Bruna Alexandre conquista prata que prova que tênis de mesa não é “ciência exata”

Mesmo com boa estratégia e execução, brasileira acabou superada pela capacidade de ‘saber sofrer’ da adversária australiana na final da classe 10 nos Jogos Paralímpicos

Se houvesse um manual prático, daqueles do tipo passo a passo, ensinando como jogar uma final no tênis de mesa em Jogos Paralímpicos, Bruna Alexandre teria sido campeã com folga na decisão da classe 10 em Tóquio, contra a chinesa-australiana Qian Yang. O checklist teria itens como:

1. Entre com a energia em alta e exalte suas qualidades. Bruna fez exatamente isso.

2. Saque bem. Bruna sacou.

3. Tenha uma recepção precisa e tire a adversária da zona de conforto. Bruna teve.

4. Ataque com variação de efeito e velocidade e desloque o adversário. Feito!

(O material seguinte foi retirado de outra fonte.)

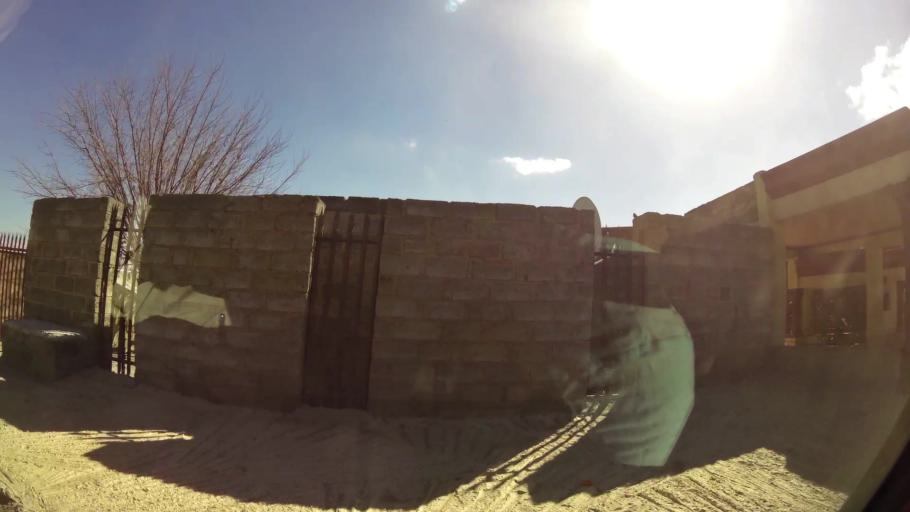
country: ZA
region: Gauteng
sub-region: City of Johannesburg Metropolitan Municipality
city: Midrand
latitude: -26.0324
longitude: 28.1574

5. Faça o pedido de tempo na hora certa. Confere!

O único problema de Bruna é que esporte em geral e o tênis de mesa no específico não vivem de matemática. Do outro lado da mesa no Ginásio Metropolitano de Tóquio estava uma atleta do tipo que “sabe sofrer”. Vice-campeã paralímpica pela China nos Jogos de 2012 (Londres) e de 2016 (Rio de Janeiro), Qian Yang não perdeu a confiança quando viu o placar adverso em 4 x 8 no primeiro set. Um contra-ataque aqui, uma recepção diferente ali, uma sequência longa de troca de bolas que termina com a ajuda da rede, e o placar estava ali, em 10 x 9 para a brasileira.   

Bruna se tornou a primeira brasileira finalista do tênis de mesa paralímpico.Foto: Helano Stuckert

Bruna sabia da importância da parcial. Mesmo ciente de que o atleta só tem um pedido de tempo no jogo inteiro, parou ali a partida. Ganhou um minuto para escolher com o técnico Celso Toshimi a melhor opção de saque e a jogada que faria na sequência para. Pensou, executou e foi superada na troca de bolas. E viu a adversária, que migrou da China para a Austrália no ciclo Rio – Tóquio, fechar em 13/11 na sequência.

“Eu tentei o máximo possível fazer uma grande variação e isso deu certo por um tempo, mas depois ela passou a mudar o ritmo da bola. Lento, rápido, e começou a me deslocar nas trocas, para um lado e para o outro. Ela foi mais regular e esperta nos momentos mais decisivos”
Bruna Alexandre

A brasileira voltou ao manual. Tinha lá o seguinte item: perdeu um primeiro set que era muito seu? Apague o registro da memória e volte com a mesma intensidade. Bruna atendeu a diretriz. Em seu melhor momento na decisão, acertou quase todos os golpes, defendeu com precisão e deslocou a adversária: 11 x 6.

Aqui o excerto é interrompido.